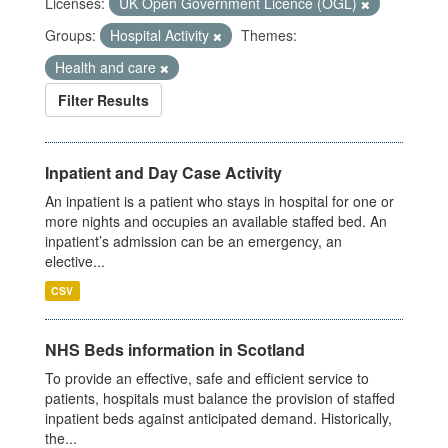
Licenses:
UK Open Government Licence (OGL)
Groups:
Hospital Activity
Themes:
Health and care
Filter Results
Inpatient and Day Case Activity
An inpatient is a patient who stays in hospital for one or
more nights and occupies an available staffed bed. An
inpatient’s admission can be an emergency, an
elective...
CSV
NHS Beds information in Scotland
To provide an effective, safe and efficient service to
patients, hospitals must balance the provision of staffed
inpatient beds against anticipated demand. Historically,
the...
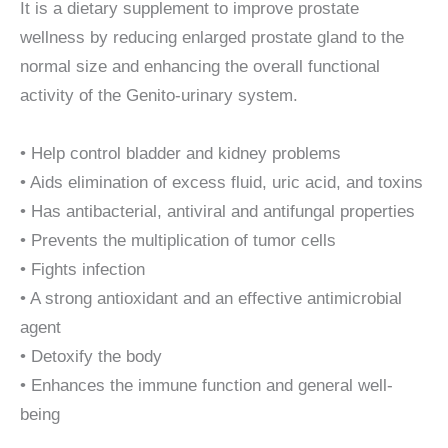
It is a dietary supplement to improve prostate
wellness by reducing enlarged prostate gland to the
normal size and enhancing the overall functional
activity of the Genito-urinary system.
• Help control bladder and kidney problems
• Aids elimination of excess fluid, uric acid, and toxins
• Has antibacterial, antiviral and antifungal properties
• Prevents the multiplication of tumor cells
• Fights infection
• A strong antioxidant and an effective antimicrobial
agent
• Detoxify the body
• Enhances the immune function and general well-
being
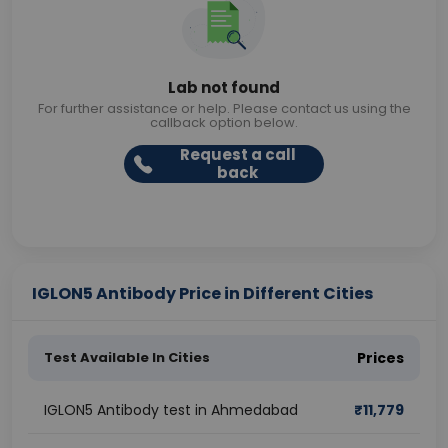
Lab not found
For further assistance or help. Please contact us using the
callback option below.
Request a call
back
IGLON5 Antibody Price in Different Cities
Test Available In Cities
Prices
IGLON5 Antibody test in Ahmedabad
₹
11,779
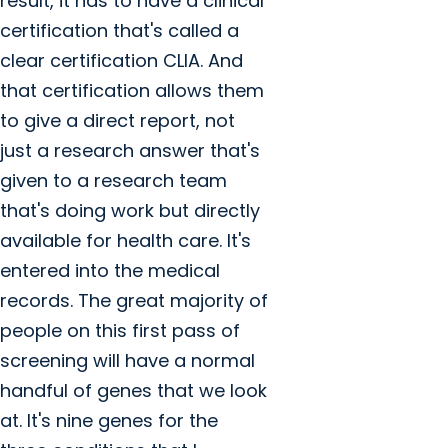
result, it has to have a clinical
certification that's called a
clear certification CLIA. And
that certification allows them
to give a direct report, not
just a research answer that's
given to a research team
that's doing work but directly
available for health care. It's
entered into the medical
records. The great majority of
people on this first pass of
screening will have a normal
handful of genes that we look
at. It's nine genes for the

- [PROBLEM DESCRIPTION]: Return exactly the lines of the listing that run from the one containing "records. The great majority of" through the last, and no others.

- [EXERCISE RESULT]:
records. The great majority of
people on this first pass of
screening will have a normal
handful of genes that we look
at. It's nine genes for the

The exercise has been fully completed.